In the Front Row: So long, and remember the good timesSo this is how it ends. No party; no fanfare; you’re just going to quietly slip out of town and head south, and I’m going to forever be nothing more than a twinkle in your eye that your fans in St. Joseph won’t understand.
By: Bob Burrows, Hudson Star-Observer
So this is how it ends. No party; no fanfare; you’re just going to quietly slip out of town and head south, and I’m going to forever be nothing more than a twinkle in your eye that your fans in St. Joseph won’t understand.
We both knew it couldn’t last forever. A small, upper Midwest town like me and a famous, original American Football League franchise like you. We both understood our time together would be seasonable and temporary. But boy we had some good times together in 19 years, didn’t we?
Remember the very first summer? The great Kansas City Chiefs were coming to set up their summer training camp in River Falls. And the town turned out in full force, hanging red banners from the light posts and cheering as you rode down Main Street on our fire trucks.
It was like Mayberry welcoming the gold truck.
And how about the next year? Again we greeted you with open arms and a fire truck parade, with as much enthusiasm as the previous summer. One of your assistant coaches even felt comfortable enough to lob water balloons at your players as they waved from atop the fire trucks.
Coincidently, that was the same year Clyde Bellecourt and his American Indian Movement showed up in town to protest your “Chiefs” nickname. The group barged into the parade carrying banners and signs denouncing you. As the police tried to hold the group back, a barrage of water balloons tossed by your mischievous assistant coach rained down on your players.
The next day the headline in the Kansas City papers read something like: “American Indian protesters throw water balloons at Chiefs.”
Then there were the Joe Montana years. Talk about good times. The bars and restaurants were full of people just hoping to catch a glimpse of the future Hall of Famer. And you didn’t disappoint. Your fun-loving coach at the time, Marty Schottenheimer, used to give your players plenty of free time to get out on the town, as long as they got back to the dorms in time for curfew.
I remember one time when the players were wrapping up a happy hour at a local establishment and Montana took one last swig off his can of beer and set it down on a table.

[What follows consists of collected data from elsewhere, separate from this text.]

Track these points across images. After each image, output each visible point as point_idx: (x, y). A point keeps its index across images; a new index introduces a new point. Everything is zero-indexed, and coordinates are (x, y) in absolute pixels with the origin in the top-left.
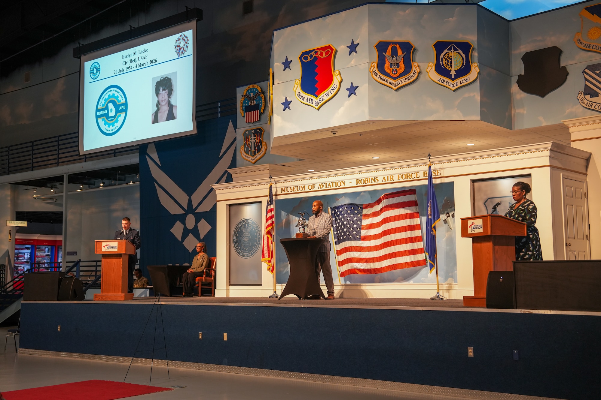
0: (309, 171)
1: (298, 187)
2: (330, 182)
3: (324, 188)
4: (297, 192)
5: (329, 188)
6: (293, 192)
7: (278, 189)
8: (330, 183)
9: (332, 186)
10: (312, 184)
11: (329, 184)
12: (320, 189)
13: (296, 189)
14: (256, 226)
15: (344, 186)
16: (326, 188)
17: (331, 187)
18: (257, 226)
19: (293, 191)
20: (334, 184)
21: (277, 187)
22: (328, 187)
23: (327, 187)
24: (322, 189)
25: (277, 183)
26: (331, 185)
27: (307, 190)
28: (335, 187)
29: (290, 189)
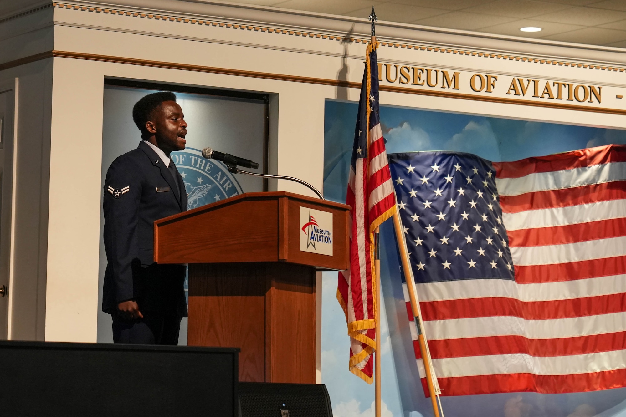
0: (524, 30)
1: (433, 74)
2: (551, 79)
3: (529, 96)
4: (426, 88)
5: (546, 100)
6: (409, 86)
7: (349, 61)
8: (551, 83)
9: (555, 95)
10: (486, 71)
11: (547, 88)
12: (512, 96)
13: (424, 76)
14: (227, 186)
15: (595, 104)
16: (535, 96)
17: (550, 97)
18: (233, 186)
19: (411, 81)
20: (565, 91)
21: (350, 53)
22: (542, 97)
23: (540, 95)
24: (521, 98)
25: (351, 41)
26: (554, 90)
27: (465, 89)
28: (564, 102)
29: (399, 75)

As he walked away, two local women began wrestling over the can of backwash and had to be separated by one of the burly bouncers.

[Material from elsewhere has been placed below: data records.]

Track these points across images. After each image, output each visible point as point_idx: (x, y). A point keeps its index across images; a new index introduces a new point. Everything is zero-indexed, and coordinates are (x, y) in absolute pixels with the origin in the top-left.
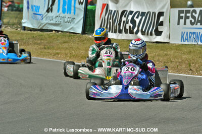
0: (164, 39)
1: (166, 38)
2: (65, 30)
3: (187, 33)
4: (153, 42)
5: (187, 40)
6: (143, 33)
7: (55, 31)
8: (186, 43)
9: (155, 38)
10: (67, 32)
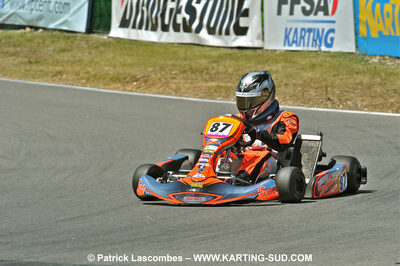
0: (252, 41)
1: (255, 40)
2: (51, 26)
3: (296, 30)
4: (232, 48)
5: (296, 42)
6: (211, 31)
7: (31, 27)
8: (294, 48)
9: (234, 40)
10: (55, 30)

Schottenheimer knew how to throw a training camp. There were the Oklahoma Drills, where fans could get right down on the field, just yards away as a ball carrier tried getting through two tacklers. And every year before he broke camp, Schottenheimer would take his players over to the Ramer Field baseball diamond and hold a home run derby.

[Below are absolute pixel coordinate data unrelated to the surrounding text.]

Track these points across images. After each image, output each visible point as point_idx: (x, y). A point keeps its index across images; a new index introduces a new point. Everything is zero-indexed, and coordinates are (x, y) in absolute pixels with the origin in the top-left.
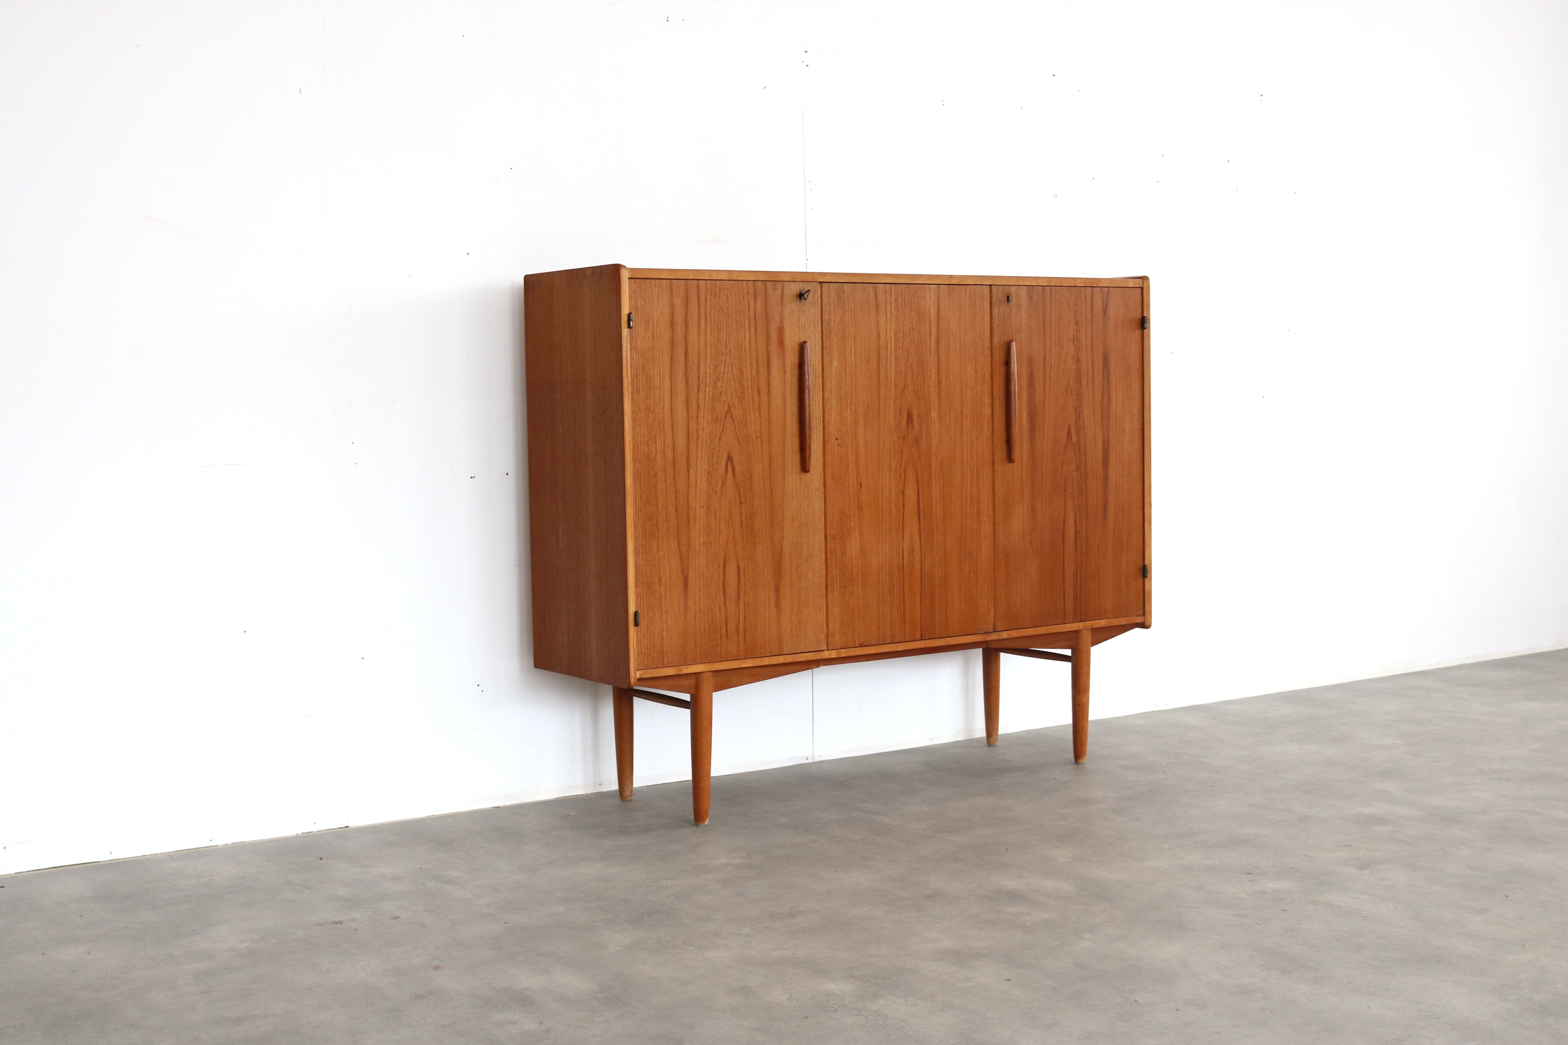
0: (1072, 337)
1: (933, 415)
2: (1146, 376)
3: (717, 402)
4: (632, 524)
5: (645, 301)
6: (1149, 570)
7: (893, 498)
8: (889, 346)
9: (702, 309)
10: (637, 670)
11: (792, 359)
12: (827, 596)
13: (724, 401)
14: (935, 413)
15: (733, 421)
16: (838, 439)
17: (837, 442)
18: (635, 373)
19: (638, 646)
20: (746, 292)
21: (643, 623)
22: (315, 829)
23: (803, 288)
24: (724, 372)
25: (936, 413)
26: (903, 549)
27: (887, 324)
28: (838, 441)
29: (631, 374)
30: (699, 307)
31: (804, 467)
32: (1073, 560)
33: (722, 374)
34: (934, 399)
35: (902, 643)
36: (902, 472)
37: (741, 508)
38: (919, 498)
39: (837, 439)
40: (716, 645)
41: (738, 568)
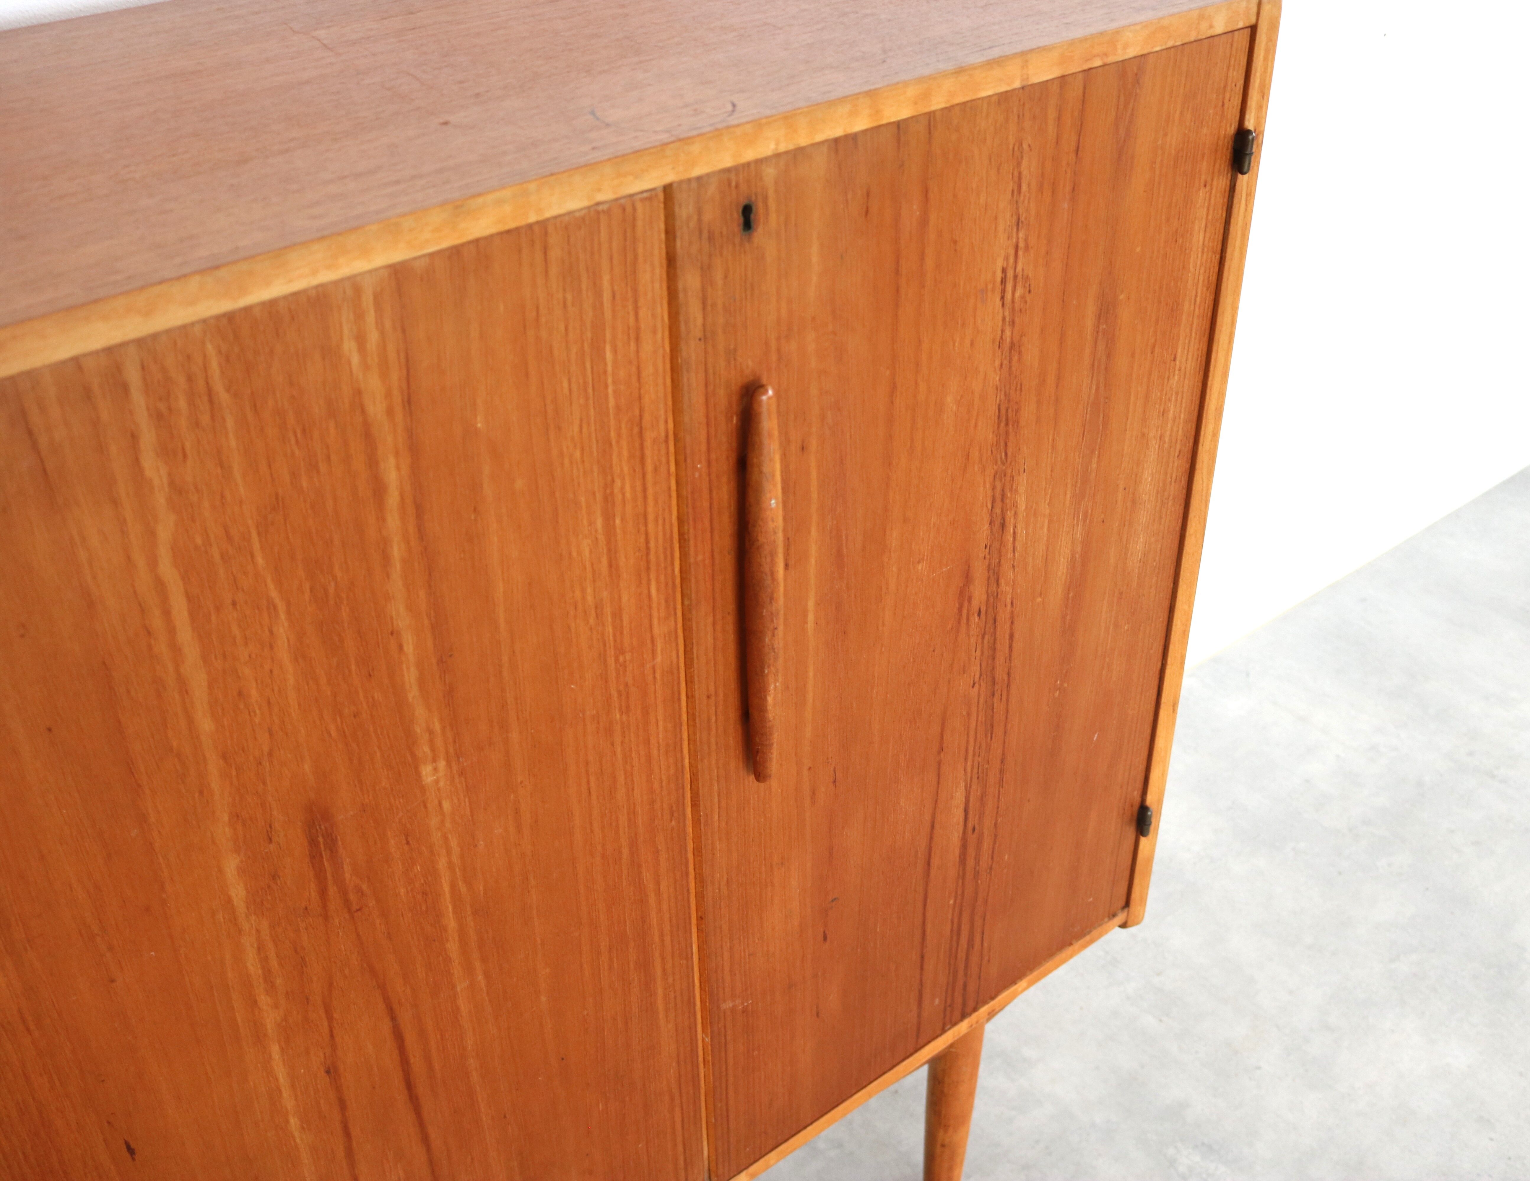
0: (999, 275)
1: (428, 779)
2: (1223, 319)
6: (1153, 820)
8: (157, 622)
14: (435, 767)
25: (442, 764)
32: (952, 902)
34: (427, 721)
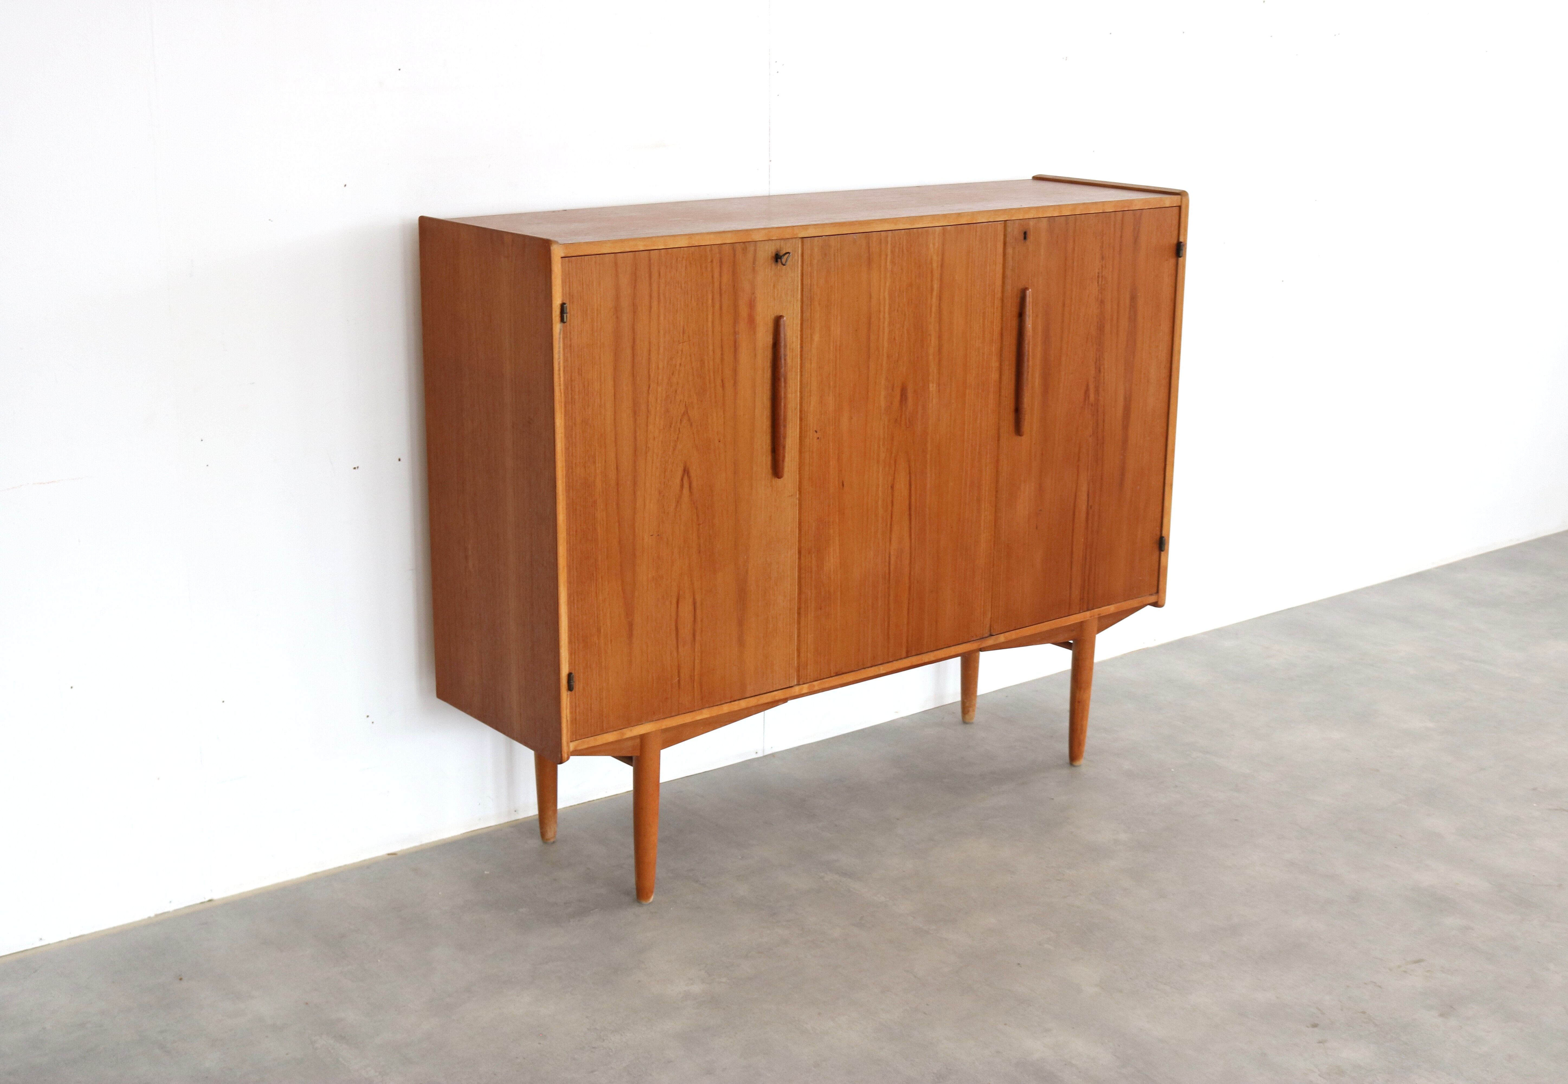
0: (1097, 275)
1: (931, 389)
2: (1178, 313)
3: (671, 403)
4: (566, 568)
5: (583, 285)
6: (1167, 544)
7: (880, 494)
8: (882, 309)
9: (655, 287)
10: (571, 742)
11: (764, 337)
12: (799, 623)
13: (681, 401)
14: (933, 386)
15: (691, 425)
16: (818, 431)
17: (816, 435)
18: (569, 378)
19: (571, 713)
20: (709, 260)
21: (578, 685)
22: (171, 908)
23: (780, 248)
24: (680, 364)
25: (935, 385)
26: (890, 554)
27: (880, 281)
28: (818, 433)
29: (564, 380)
30: (650, 284)
31: (776, 470)
32: (1083, 540)
33: (678, 367)
34: (933, 369)
35: (885, 665)
36: (893, 462)
37: (698, 530)
38: (910, 490)
39: (816, 432)
40: (667, 698)
41: (694, 603)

But then you fired Marty. And Gunther Cunningham turned training camp into boot camp. Then Dick Vermeil ran the show, and Herm Edwards up until last year.
It seemed like when Montana and Schottenheimer left, we just began going through the motions, and we both knew the end was inevitable.
But hey, no hard feelings right? You’ve got to do what you feel is right, and if that means building a multi-million dollar indoor, climate-controlled practice facility at Missouri Western State University in St. Joseph, Mo., and moving training camp there to placate your local fans and politicians, so be it.
Incidentally, we’re trying to upgrade our own Ramer Field right. You know, new lights, turf, bleachers, etc. Don’t feel obligated or anything, but it would certainly be a nice gesture if you could help out.
Good luck this season, and I hope they throw a parade for you next summer when you move to St. Joe’s.